▶ [WHAT TO WORK ON]:
Reproduce, without any change, the text read from each of the rows below, omitting the picture markers from your answer.

▶ [SUPPLIED DATA]:
•••

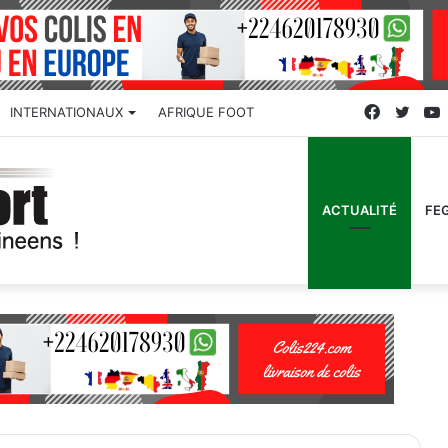
Faceboo
Twitt
INTERNATIONAUX
AFRIQUE FOOT
ACTUALITÉ
FE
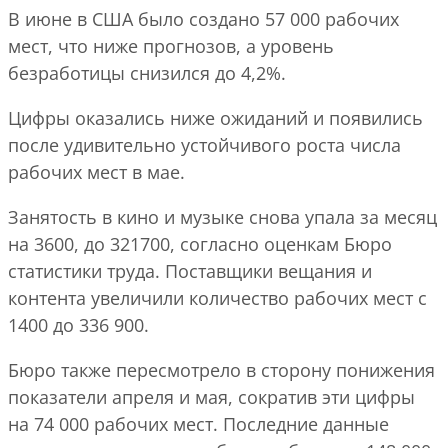
В июне в США было создано 57 000 рабочих
мест, что ниже прогнозов, а уровень
безработицы снизился до 4,2%.
Цифры оказались ниже ожиданий и появились
после удивительно устойчивого роста числа
рабочих мест в мае.
Занятость в кино и музыке снова упала за месяц
на 3600, до 321700, согласно оценкам Бюро
статистики труда. Поставщики вещания и
контента увеличили количество рабочих мест с
1400 до 336 900.
Бюро также пересмотрело в сторону понижения
показатели апреля и мая, сократив эти цифры
на 74 000 рабочих мест. Последние данные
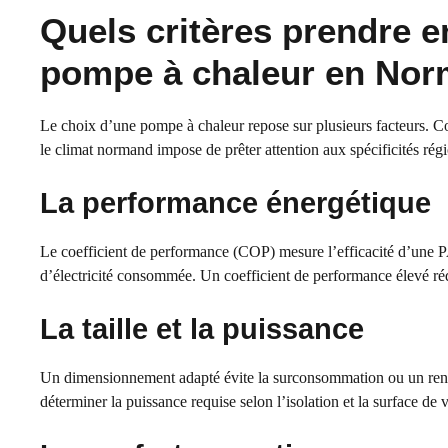
Quels critères prendre 
pompe à chaleur en Nor
Le choix d’une pompe à chaleur repose sur plusieurs facteurs. C
le climat normand impose de prêter attention aux spécificités rég
La performance énergétique
Le coefficient de performance (COP) mesure l’efficacité d’une 
d’électricité consommée. Un coefficient de performance élevé réd
La taille et la puissance
Un dimensionnement adapté évite la surconsommation ou un rende
déterminer la puissance requise selon l’isolation et la surface de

•••

▶ [SOLUTION TO THIS EXERCISE]:
Faceboo
Twitt
INTERNATIONAUX
AFRIQUE FOOT
ACTUALITÉ
FE
В июне в США было создано 57 000 рабочих
мест, что ниже прогнозов, а уровень
безработицы снизился до 4,2%.
Цифры оказались ниже ожиданий и появились
после удивительно устойчивого роста числа
рабочих мест в мае.
Занятость в кино и музыке снова упала за месяц
на 3600, до 321700, согласно оценкам Бюро
статистики труда. Поставщики вещания и
контента увеличили количество рабочих мест с
1400 до 336 900.
Бюро также пересмотрело в сторону понижения
показатели апреля и мая, сократив эти цифры
на 74 000 рабочих мест. Последние данные
Quels critères prendre 
pompe à chaleur en Nor
Le choix d’une pompe à chaleur repose sur plusieurs facteurs. C
le climat normand impose de prêter attention aux spécificités rég
La performance énergétique
Le coefficient de performance (COP) mesure l’efficacité d’une 
d’électricité consommée. Un coefficient de performance élevé réd
La taille et la puissance
Un dimensionnement adapté évite la surconsommation ou un rende
déterminer la puissance requise selon l’isolation et la surface de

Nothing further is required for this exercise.